Commercial crime – insurance and risk issues from COVID-19

Traditionally business was at risk of fraudulent conduct by employees from theft of money. Fidelity insurance would cover such exposure. Over time, exposure to “direct financial loss” suffered by business has evolved. Third-party collusion and most recently, technology, are key emerging trends in criminal activity causing companies to suffer loss of money they hold.

Presently, frequency losses are resultant of imitation fraud causing erroneous transfer of funds.  That is, a perpetrator imitates a party in a transaction, and proceeds to induce payment for the fraudster’s benefit. This is otherwise known as “social engineering” fraud”: all businesses are exposed to this risk.

Commercial crime cover indemnifies the policyholder for both “internal” and “external” fraudulent acts causing business “direct financial loss” of “Money” and “Tangible Property”. Cover may extend to:

  1. fraud or dishonesty committed by an Employee, whether acting alone or in collusion with others;

  2. computer fraud committed by a third party;

  3. funds transfer and credit card fraud;

  4. unlawful taking of ‘money’ from the policyholder’s premises, or bank, or whilst in transit to and from premises/bank, or whilst being held by a director or employee at their premises;

  5. alteration of a financial instruments such as cheques, bonds, currency and travellers’ cheques.

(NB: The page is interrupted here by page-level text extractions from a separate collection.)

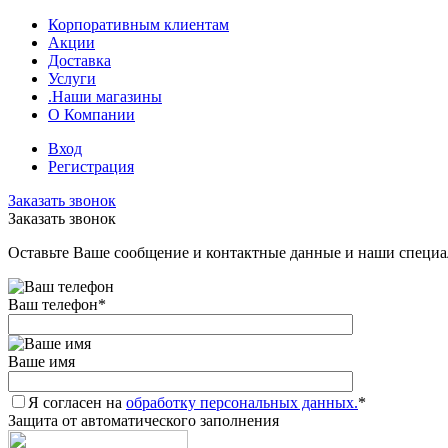
Корпоративным клиентам
Акции
Доставка
Услуги
.Наши магазины
О Компании
Вход
Регистрация
Заказать звонок
Заказать звонок
Оставьте Ваше сообщение и контактные данные и наши специа
Ваш телефон
*
Ваше имя
Я согласен на
обработку персональных данных.
*
Защита от автоматического заполнения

Coverage is very different across the insurance market for crime. Where cover is extended under a management liability policy, brokers and their clients should be very careful as to insurers’ intent. There have been many insurers who do not price crime risk accordingly, and in the event of a claim take adverse coverage positions.

Steps to take

There is overlap between crime, industrial special risks and cyber policies. As such risk management required by insurers will be common across those products:

  1. training on ‘social engineering fraud’, in particular, strict measures on thorough identification of authors requesting transfers;

  2. multi-factor authentication;

  3. vulnerability and penetration testing of network;

  4. ensuring strict security and facilities management during an unoccupancy of premises.